→ Task inputs
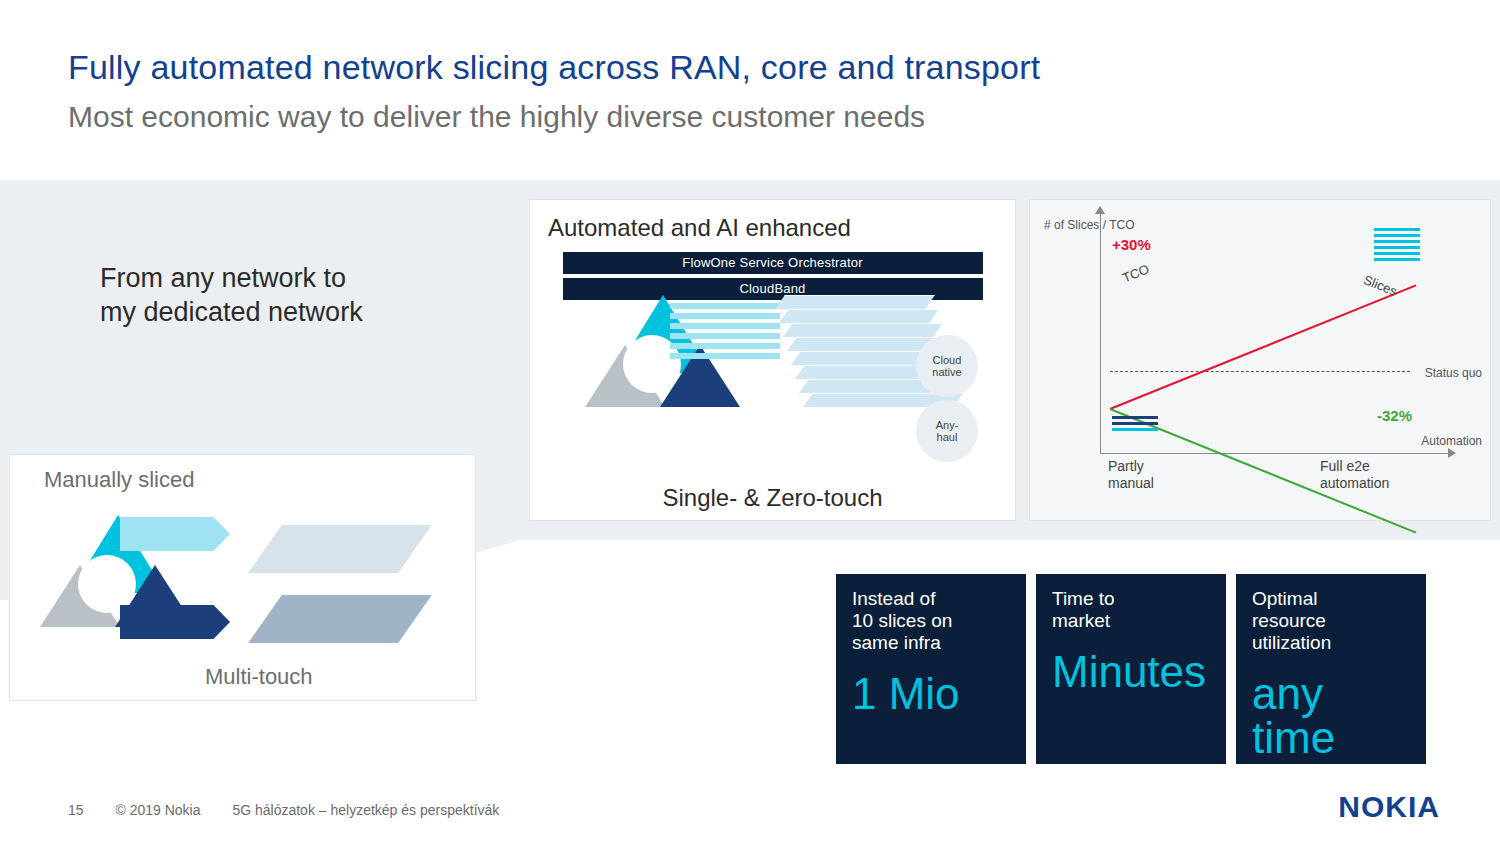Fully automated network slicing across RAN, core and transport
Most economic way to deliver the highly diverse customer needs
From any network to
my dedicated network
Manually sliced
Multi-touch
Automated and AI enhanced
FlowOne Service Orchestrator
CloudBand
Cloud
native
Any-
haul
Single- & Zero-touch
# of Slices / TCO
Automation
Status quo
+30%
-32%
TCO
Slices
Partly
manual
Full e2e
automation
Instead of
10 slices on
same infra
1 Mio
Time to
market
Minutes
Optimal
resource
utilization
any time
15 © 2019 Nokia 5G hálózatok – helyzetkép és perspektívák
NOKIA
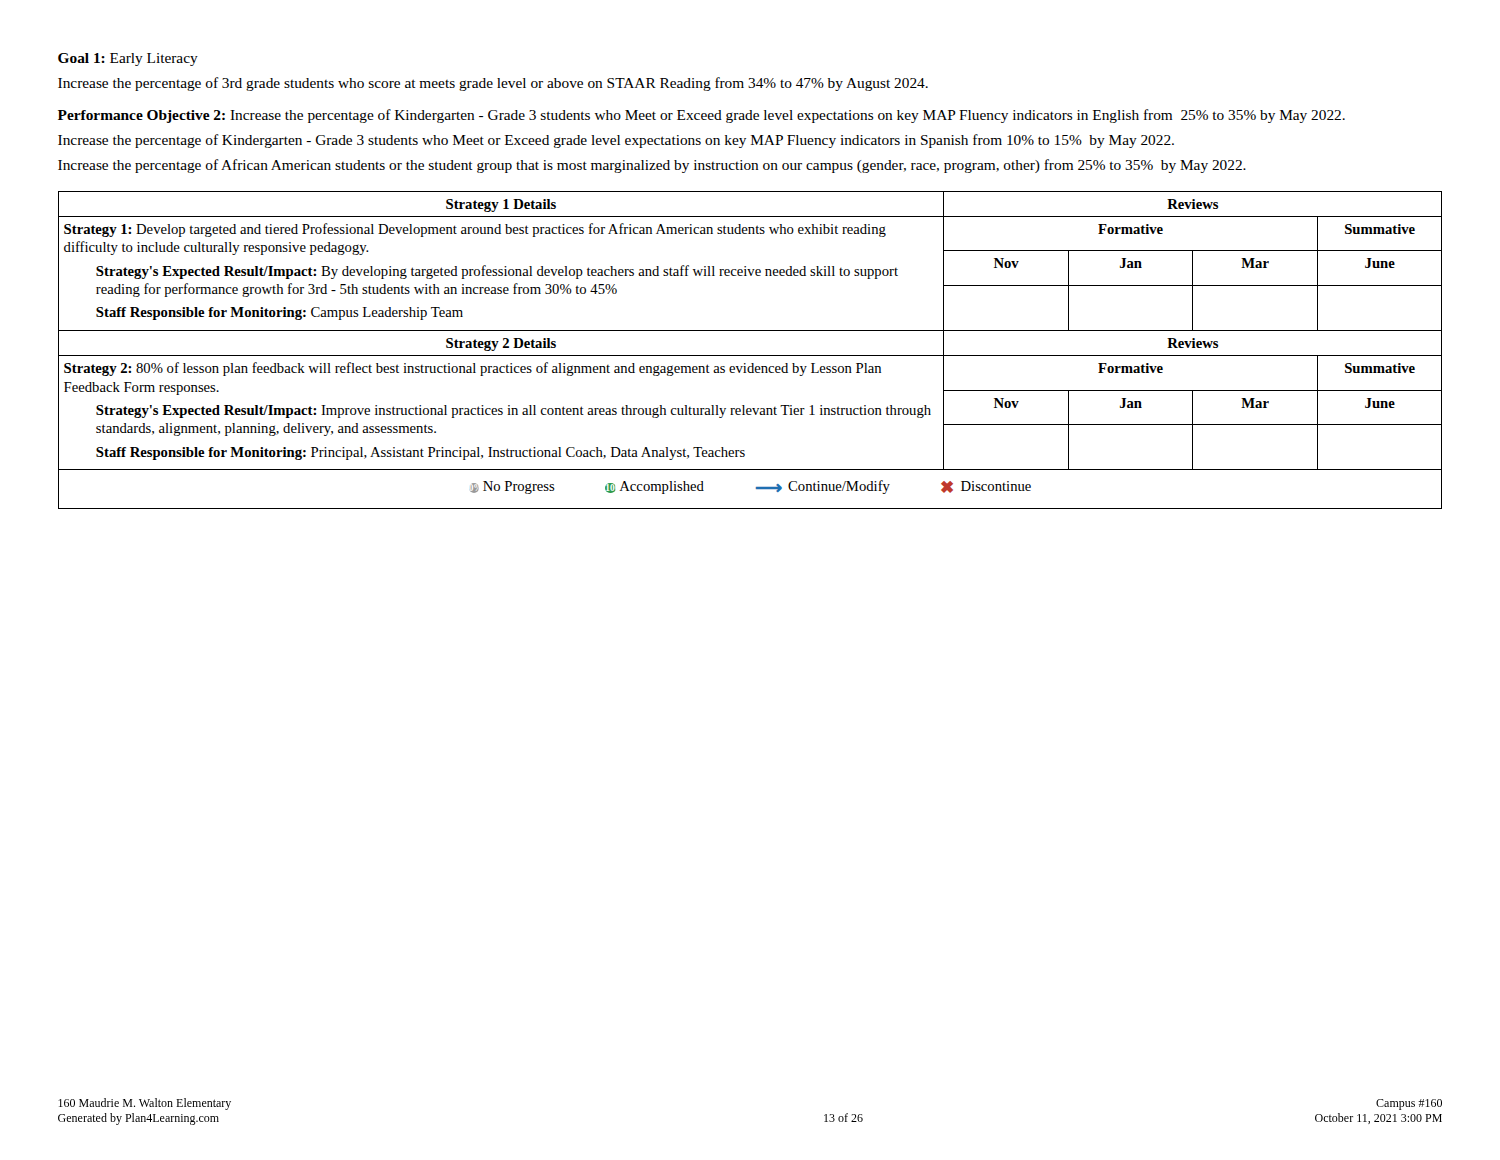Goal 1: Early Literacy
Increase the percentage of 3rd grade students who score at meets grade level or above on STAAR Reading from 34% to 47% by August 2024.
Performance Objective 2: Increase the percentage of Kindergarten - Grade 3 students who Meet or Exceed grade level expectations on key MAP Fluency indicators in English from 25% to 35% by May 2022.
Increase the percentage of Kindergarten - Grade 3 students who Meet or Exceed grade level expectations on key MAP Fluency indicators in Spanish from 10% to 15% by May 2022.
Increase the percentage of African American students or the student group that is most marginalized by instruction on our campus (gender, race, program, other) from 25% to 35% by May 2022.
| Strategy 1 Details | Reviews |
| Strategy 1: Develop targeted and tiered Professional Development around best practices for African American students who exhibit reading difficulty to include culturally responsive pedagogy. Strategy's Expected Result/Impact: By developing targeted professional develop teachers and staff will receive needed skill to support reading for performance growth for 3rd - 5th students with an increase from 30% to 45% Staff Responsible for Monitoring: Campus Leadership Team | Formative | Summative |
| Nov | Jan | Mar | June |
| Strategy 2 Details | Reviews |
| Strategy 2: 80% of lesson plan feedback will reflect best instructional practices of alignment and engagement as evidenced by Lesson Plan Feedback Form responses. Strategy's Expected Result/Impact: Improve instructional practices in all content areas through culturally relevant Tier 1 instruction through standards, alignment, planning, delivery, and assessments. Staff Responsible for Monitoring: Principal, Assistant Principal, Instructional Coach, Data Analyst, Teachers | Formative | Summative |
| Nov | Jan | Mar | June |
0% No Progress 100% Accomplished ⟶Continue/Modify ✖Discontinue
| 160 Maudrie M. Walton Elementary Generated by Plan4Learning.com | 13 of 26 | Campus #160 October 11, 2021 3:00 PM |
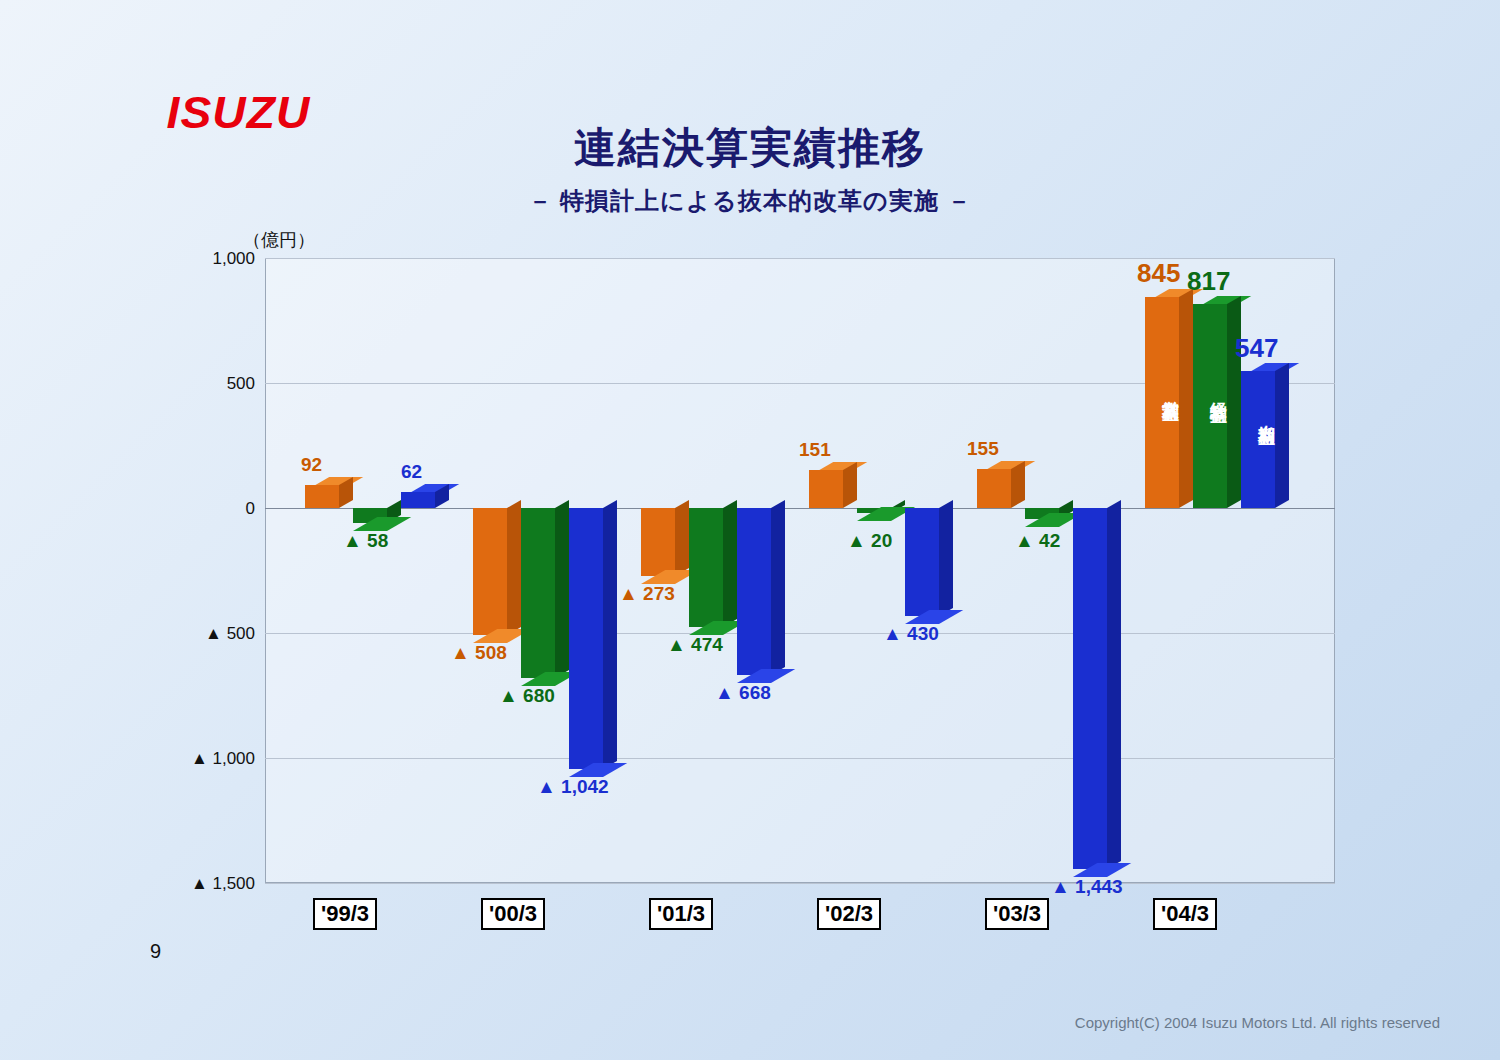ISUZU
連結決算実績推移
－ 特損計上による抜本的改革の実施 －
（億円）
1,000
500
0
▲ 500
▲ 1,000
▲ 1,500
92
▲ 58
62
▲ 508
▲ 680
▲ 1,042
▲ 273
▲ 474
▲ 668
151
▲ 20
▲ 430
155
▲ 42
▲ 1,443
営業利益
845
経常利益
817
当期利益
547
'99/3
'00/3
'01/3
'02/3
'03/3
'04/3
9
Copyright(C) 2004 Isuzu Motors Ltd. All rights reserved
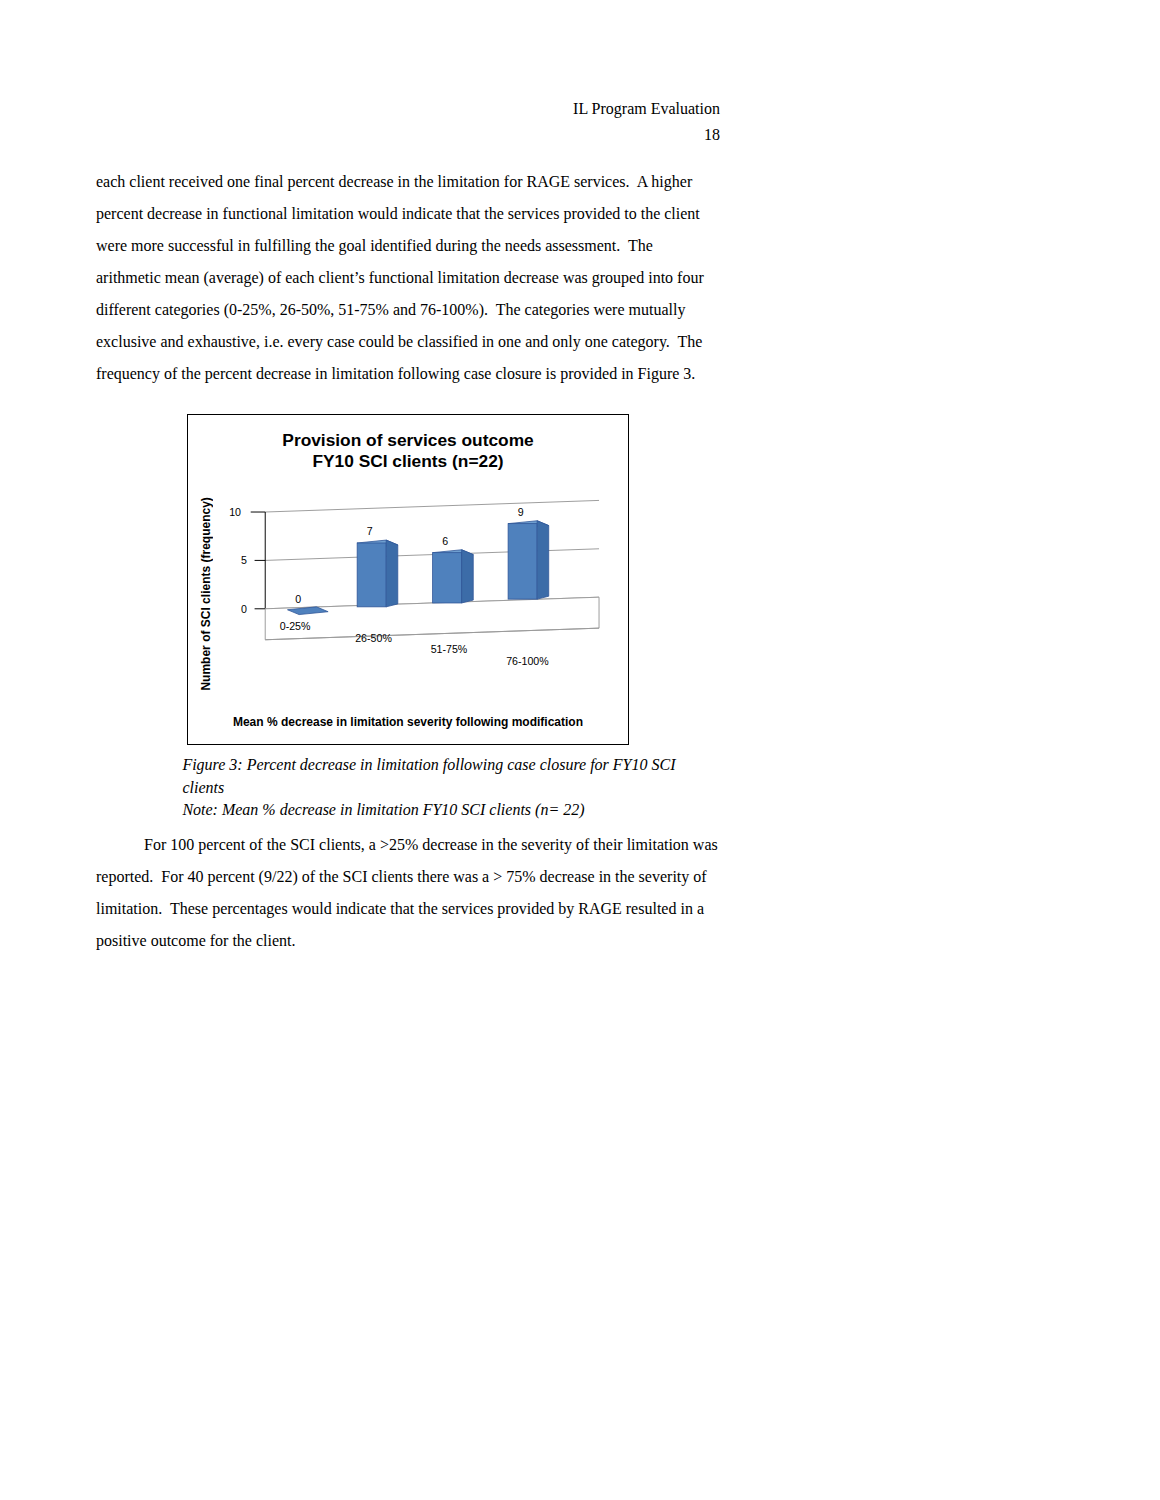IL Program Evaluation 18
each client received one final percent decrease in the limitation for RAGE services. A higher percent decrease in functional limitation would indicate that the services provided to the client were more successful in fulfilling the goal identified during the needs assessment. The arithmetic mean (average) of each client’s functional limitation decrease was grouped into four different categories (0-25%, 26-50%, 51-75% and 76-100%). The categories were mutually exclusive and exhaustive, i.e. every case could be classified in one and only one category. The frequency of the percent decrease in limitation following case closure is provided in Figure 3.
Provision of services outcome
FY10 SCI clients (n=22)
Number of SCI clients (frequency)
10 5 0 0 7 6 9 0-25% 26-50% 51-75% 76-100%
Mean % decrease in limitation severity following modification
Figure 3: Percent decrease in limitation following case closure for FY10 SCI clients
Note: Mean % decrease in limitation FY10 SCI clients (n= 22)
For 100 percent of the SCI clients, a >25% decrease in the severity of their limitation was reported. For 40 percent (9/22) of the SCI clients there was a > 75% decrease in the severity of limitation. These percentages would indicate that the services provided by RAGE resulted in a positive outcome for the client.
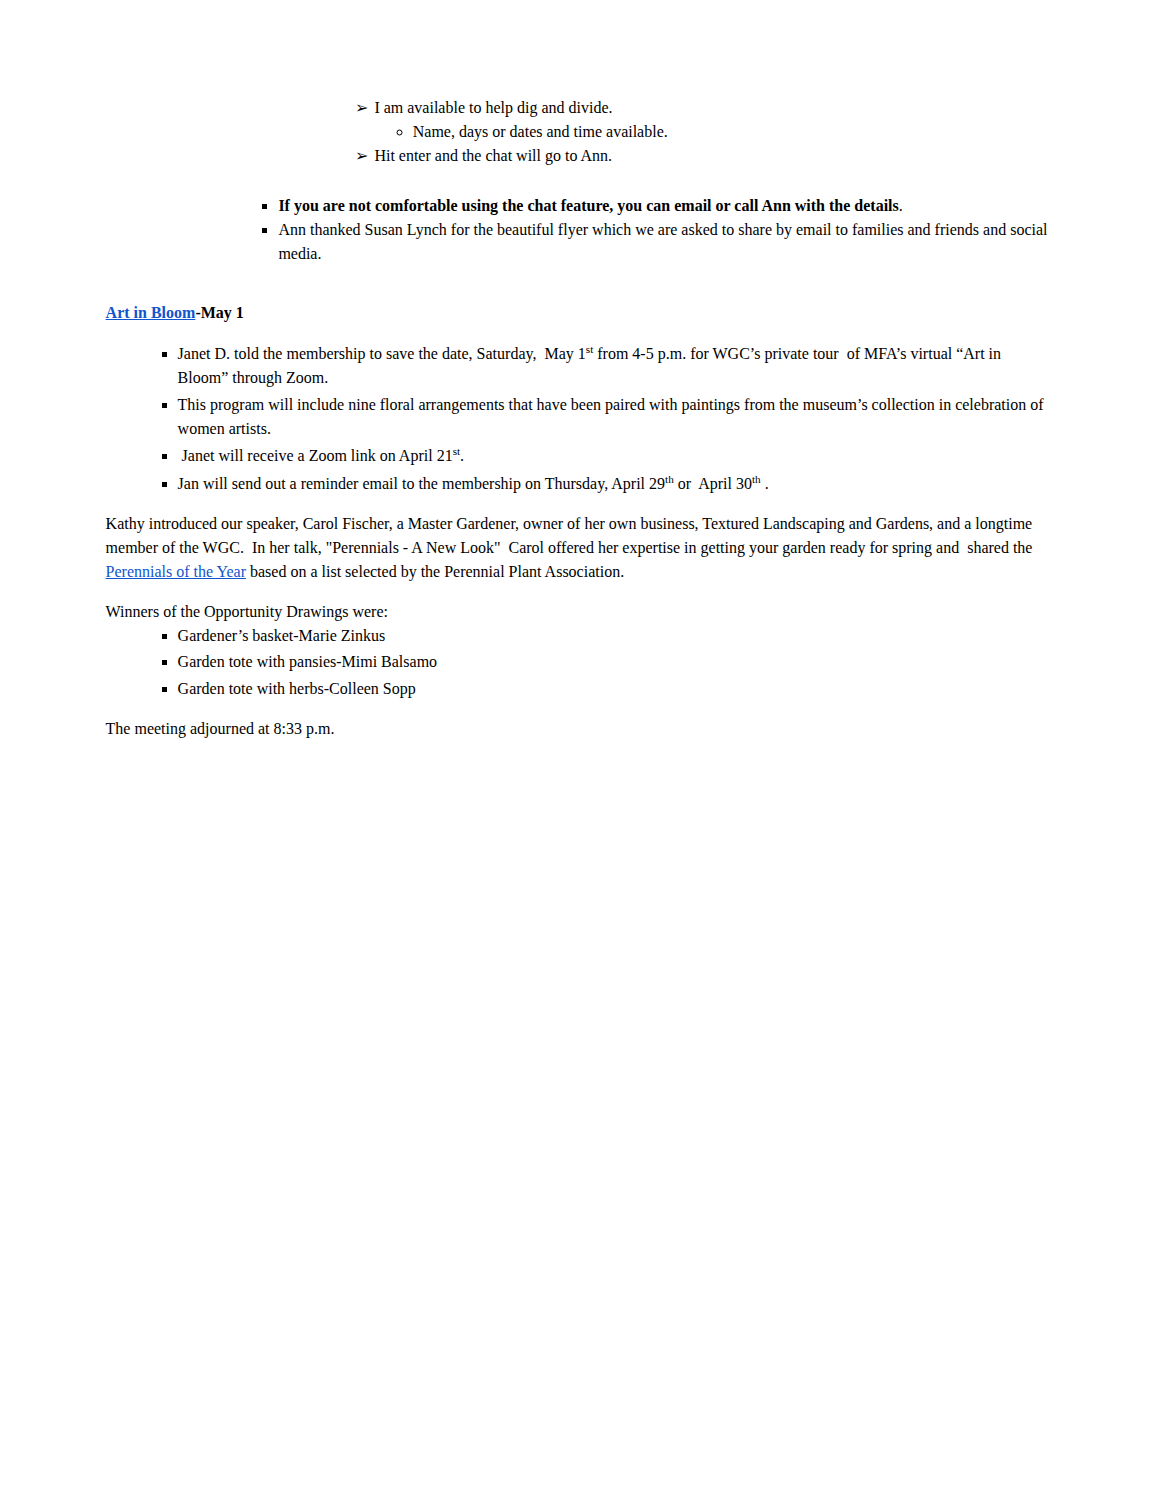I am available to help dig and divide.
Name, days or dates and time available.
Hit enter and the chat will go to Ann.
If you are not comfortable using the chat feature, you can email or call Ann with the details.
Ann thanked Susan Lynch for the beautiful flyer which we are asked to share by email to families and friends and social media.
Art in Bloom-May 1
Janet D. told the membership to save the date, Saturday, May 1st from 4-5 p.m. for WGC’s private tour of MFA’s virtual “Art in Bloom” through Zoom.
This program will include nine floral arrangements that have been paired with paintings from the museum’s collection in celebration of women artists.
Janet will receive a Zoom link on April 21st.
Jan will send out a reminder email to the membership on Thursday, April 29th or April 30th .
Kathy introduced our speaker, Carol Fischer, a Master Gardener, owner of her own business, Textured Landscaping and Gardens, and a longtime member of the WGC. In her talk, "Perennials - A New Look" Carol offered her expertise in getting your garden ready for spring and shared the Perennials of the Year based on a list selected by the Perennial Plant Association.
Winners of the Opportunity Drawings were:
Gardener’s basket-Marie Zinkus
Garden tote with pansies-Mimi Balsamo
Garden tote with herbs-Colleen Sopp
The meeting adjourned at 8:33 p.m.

→ Aim of the task
Give back precisely the lines above that start at the line containing "Increase the percentage of African" and end at the line containing "1 Details | Reviews |", inclusive. No other lines belong in the output.

→ Output of the exercise
Increase the percentage of African American students or the student group that is most marginalized by instruction on our campus (gender, race, program, other) from 25% to 35% by May 2022.
| Strategy 1 Details | Reviews |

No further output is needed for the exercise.